*** INFORMATION SHOWN

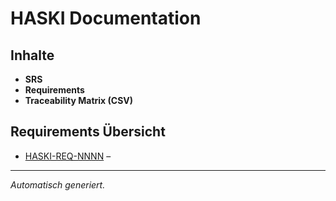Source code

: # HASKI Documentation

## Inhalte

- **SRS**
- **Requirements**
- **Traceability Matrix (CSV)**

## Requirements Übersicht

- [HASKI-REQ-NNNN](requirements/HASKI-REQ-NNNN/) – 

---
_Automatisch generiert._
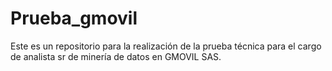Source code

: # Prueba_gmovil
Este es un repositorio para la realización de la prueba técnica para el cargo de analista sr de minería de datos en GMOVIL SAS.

******
*** INFORMATION SHOWN

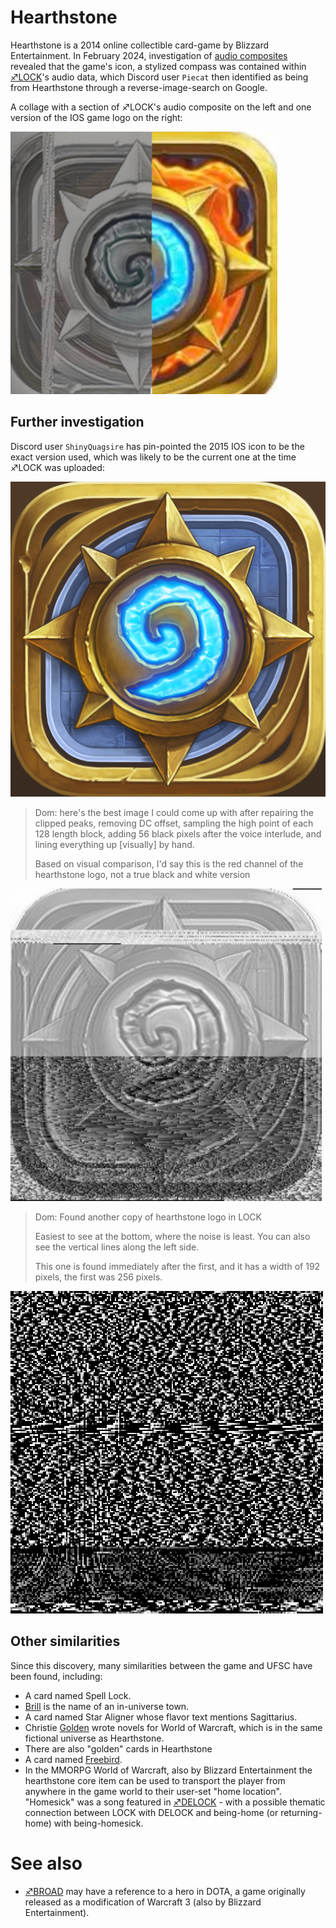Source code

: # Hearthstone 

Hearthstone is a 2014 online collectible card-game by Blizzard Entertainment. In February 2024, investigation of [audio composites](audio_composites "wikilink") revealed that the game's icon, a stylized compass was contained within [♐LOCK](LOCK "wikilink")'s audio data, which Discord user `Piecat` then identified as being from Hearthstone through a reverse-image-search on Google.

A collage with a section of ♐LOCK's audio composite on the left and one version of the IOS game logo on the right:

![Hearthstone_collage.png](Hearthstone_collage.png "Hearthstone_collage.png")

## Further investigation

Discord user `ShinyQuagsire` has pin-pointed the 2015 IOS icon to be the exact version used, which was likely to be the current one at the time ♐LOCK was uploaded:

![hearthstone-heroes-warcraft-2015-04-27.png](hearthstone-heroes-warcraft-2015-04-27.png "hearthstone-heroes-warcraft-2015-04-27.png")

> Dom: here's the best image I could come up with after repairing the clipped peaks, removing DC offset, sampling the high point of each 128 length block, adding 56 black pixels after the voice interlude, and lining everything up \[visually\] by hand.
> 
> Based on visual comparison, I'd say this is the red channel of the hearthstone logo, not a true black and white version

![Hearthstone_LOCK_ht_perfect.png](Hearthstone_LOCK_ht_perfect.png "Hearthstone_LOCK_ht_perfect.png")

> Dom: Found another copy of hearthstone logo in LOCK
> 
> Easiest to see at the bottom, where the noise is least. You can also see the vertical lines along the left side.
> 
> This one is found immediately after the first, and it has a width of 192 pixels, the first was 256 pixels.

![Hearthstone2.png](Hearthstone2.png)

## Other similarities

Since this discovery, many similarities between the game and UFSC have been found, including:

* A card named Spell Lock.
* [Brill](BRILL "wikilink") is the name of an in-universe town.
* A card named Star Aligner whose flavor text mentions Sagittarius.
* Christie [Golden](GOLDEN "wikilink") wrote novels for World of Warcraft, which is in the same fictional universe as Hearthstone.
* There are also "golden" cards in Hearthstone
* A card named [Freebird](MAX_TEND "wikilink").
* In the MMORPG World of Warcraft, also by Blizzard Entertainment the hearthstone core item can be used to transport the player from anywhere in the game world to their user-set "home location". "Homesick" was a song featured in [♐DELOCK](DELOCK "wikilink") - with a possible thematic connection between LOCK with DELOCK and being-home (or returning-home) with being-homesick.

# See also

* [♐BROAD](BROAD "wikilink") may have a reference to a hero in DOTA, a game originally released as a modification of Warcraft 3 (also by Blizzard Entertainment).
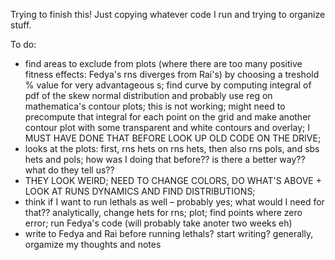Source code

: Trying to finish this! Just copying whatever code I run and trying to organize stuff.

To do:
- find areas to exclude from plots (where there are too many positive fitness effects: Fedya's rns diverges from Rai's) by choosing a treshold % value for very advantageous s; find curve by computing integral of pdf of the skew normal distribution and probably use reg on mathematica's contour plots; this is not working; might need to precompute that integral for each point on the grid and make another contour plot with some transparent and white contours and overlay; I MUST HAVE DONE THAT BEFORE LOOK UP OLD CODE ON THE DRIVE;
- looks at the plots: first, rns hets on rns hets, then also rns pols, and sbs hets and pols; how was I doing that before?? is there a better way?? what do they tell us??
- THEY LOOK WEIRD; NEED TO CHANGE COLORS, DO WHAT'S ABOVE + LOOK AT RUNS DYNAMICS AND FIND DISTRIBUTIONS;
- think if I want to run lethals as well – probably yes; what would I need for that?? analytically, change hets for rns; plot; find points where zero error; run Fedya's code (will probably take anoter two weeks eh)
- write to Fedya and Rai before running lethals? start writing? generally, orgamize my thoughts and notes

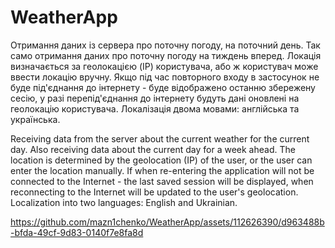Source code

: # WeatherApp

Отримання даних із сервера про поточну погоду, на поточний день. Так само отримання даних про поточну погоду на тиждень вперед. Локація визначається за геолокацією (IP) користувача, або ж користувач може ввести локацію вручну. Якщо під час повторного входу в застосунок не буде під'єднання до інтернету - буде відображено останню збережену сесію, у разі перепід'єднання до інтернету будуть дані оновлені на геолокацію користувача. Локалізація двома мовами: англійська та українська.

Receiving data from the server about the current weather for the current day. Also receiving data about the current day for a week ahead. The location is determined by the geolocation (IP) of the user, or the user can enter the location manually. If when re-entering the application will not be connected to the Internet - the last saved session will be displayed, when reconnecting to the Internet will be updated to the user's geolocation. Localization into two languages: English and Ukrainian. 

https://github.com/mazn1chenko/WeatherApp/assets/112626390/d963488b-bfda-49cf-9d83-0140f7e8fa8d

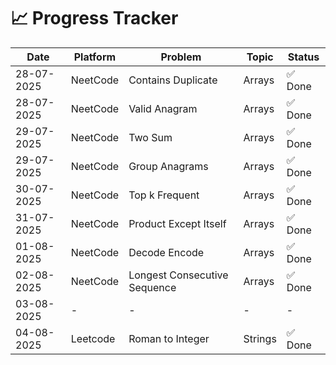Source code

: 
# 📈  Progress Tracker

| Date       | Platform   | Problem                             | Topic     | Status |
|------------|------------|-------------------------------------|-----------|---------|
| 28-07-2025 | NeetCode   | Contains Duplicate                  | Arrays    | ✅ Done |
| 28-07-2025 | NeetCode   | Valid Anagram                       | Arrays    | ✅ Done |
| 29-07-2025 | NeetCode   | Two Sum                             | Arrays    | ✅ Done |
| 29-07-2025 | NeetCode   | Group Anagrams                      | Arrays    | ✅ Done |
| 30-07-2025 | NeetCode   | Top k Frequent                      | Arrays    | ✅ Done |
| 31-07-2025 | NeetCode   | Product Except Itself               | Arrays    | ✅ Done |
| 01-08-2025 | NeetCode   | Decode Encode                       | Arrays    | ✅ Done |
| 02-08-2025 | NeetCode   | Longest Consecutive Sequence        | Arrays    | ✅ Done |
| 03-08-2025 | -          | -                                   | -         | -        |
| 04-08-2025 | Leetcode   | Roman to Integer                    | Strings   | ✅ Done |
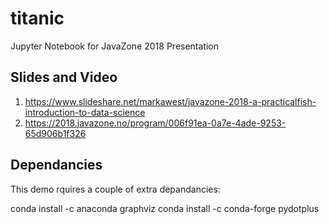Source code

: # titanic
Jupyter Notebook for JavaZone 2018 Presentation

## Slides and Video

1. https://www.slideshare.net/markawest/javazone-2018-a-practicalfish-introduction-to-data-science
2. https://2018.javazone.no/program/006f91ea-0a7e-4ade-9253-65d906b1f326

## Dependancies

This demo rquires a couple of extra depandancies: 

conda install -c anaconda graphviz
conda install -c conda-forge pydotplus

******

→ REQUIREMENT
Copy, from the lines above, each one that holds "investigation".

→ RESULT OF THIS TASK
Hearthstone is a 2014 online collectible card-game by Blizzard Entertainment. In February 2024, investigation of [audio composites](audio_composites "wikilink") revealed that the game's icon, a stylized compass was contained within [♐LOCK](LOCK "wikilink")'s audio data, which Discord user `Piecat` then identified as being from Hearthstone through a reverse-image-search on Google.
## Further investigation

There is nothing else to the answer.